Segment Start: Stored data
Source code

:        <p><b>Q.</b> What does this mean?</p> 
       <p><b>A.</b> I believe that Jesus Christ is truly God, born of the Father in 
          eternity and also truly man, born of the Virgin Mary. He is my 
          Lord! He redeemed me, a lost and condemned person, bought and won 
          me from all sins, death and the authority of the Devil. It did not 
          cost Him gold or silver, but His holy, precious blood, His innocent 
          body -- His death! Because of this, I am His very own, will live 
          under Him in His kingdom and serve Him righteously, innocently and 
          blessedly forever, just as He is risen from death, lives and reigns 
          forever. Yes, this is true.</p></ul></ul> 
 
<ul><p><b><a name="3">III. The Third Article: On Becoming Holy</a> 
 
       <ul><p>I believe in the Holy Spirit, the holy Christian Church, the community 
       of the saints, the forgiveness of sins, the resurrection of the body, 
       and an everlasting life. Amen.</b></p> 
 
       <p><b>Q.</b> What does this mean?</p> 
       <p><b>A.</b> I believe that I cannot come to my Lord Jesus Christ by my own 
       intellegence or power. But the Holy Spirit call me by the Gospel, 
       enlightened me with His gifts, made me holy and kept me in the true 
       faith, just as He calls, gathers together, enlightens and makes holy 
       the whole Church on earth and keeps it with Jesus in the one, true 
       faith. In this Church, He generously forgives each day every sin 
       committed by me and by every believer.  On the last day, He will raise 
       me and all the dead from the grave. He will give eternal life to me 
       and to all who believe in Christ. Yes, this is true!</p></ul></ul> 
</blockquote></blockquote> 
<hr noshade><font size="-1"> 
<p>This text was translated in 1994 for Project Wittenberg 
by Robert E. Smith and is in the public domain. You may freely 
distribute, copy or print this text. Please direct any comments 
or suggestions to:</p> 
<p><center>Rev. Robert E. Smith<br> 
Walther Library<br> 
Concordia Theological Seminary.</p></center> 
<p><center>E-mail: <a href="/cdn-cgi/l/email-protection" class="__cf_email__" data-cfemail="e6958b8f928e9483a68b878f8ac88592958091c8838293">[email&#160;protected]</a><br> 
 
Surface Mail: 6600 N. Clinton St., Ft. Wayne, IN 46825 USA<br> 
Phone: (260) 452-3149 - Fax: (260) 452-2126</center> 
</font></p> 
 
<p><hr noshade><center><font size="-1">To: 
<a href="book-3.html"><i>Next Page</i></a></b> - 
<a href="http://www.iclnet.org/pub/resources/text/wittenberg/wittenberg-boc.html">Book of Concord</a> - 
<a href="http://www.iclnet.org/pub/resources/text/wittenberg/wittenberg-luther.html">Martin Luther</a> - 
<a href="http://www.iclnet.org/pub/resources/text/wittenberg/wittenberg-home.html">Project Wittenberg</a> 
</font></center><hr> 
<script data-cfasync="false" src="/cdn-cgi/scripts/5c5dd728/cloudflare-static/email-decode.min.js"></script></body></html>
Segment End: Stored data
• Task statement
Reproduce the records from their first line through the line containing "On Becoming Holy</a>", inclusive, substituting "rescued" for "redeemed" and leaving every other character unchanged.

• Solution for this exercise
Source code

:        <p><b>Q.</b> What does this mean?</p> 
       <p><b>A.</b> I believe that Jesus Christ is truly God, born of the Father in 
          eternity and also truly man, born of the Virgin Mary. He is my 
          Lord! He rescued me, a lost and condemned person, bought and won 
          me from all sins, death and the authority of the Devil. It did not 
          cost Him gold or silver, but His holy, precious blood, His innocent 
          body -- His death! Because of this, I am His very own, will live 
          under Him in His kingdom and serve Him righteously, innocently and 
          blessedly forever, just as He is risen from death, lives and reigns 
          forever. Yes, this is true.</p></ul></ul> 
 
<ul><p><b><a name="3">III. The Third Article: On Becoming Holy</a> 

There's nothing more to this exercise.